Divide node for a stupid to better incorporate colors.

As extension I tried to animate "floor light" according to light position. I just could not move Empty on edge and keep virtual center at zero coordinates at the same time. I will try to check that later.

• Immediate crash as soon as I use the Cycles rendering button if with CPU. But nice really! even if a bit faked. Don't think testing backfacing for the area light is useful? Nov 1, 2020 at 14:52
• 'Granny's Cure'.. (if it doesn't work, thump it!). Big fan. Especially for one-offs. :) Not every solution has to be a general-purpose tool. Nov 1, 2020 at 15:14
• @lemon I use CPU as well ... hmm.
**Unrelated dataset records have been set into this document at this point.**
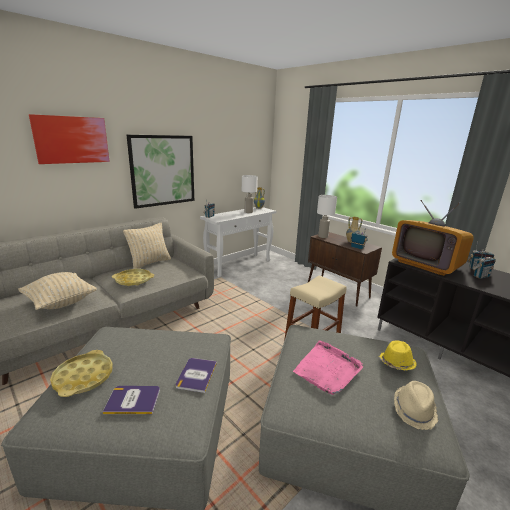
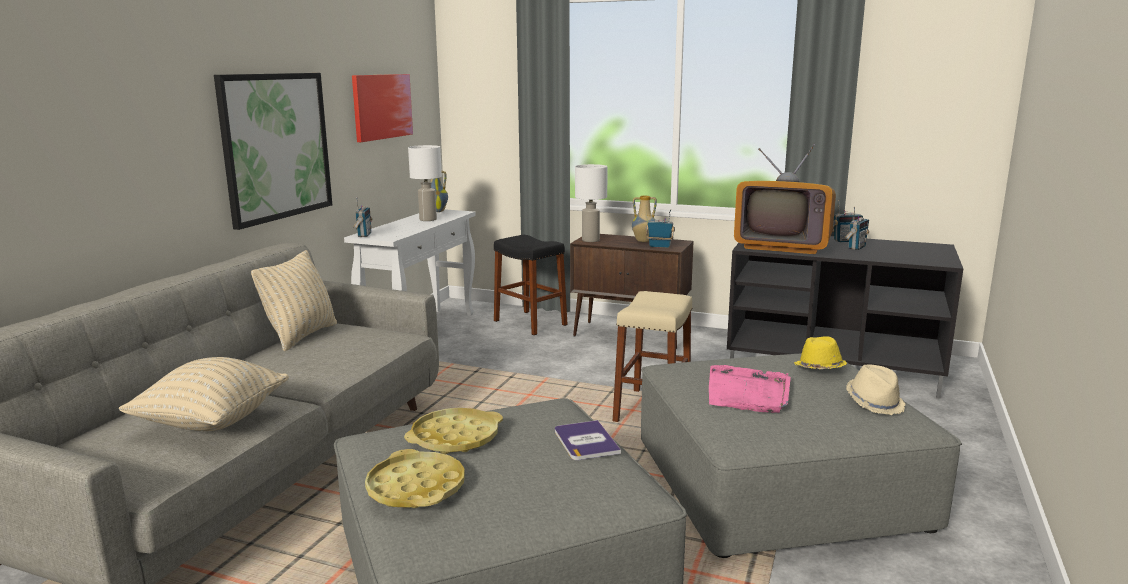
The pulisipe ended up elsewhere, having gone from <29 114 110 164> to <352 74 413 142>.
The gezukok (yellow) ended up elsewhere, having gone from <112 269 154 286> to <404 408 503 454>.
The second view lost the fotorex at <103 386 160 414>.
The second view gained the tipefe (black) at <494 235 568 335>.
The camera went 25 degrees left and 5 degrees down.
Thanks for point out the light, you'r right, not needed at all (light was brighter, but not natural). I think you noticed I don't have a clue what I'm doing here :) I just spent so much time here, so I wanted to post for fun. Nov 1, 2020 at 16:00
• @vklidu, for fun or not this is a good answer. But yes, transparency x light behavior is very strange... Nov 1, 2020 at 16:07
• Cool solution. Not really suitable for me. :) Nov 2, 2020 at 8:57

First solution using glass

A simple solution that may meet your need, but as @vklidu pointed me out in the comments, this is not working well with other lights.

The area where the light is placed is surrounded by a big box (selected below) with an open face where the portal is placed.

The node tree for this surrounding box is simply a "glass" with IOR set to one (flat transparency).

The light source (an area) also has a node tree:

It is emission shader except when the transmission depth (what comes from glass/transmissive materials) is at least 1.

Additionally, the surrounding box has a solidify modifier, as if not the light may go through it at the intersection with the floor plane.

There is some limitations, depending on the shape of the surrounding box (from which points of view you want to catch that).

Second solution, using transparency

The principle is the same with transparency instead of glass, but needs to fake a bit. But that allows other lights to work well it seems.

Here the mask object is extended along the floor to avoid light going outside of it where the mask meets the floor vertically.

So same mask shape as for @vklidu answer, thanks to him, but different node trees.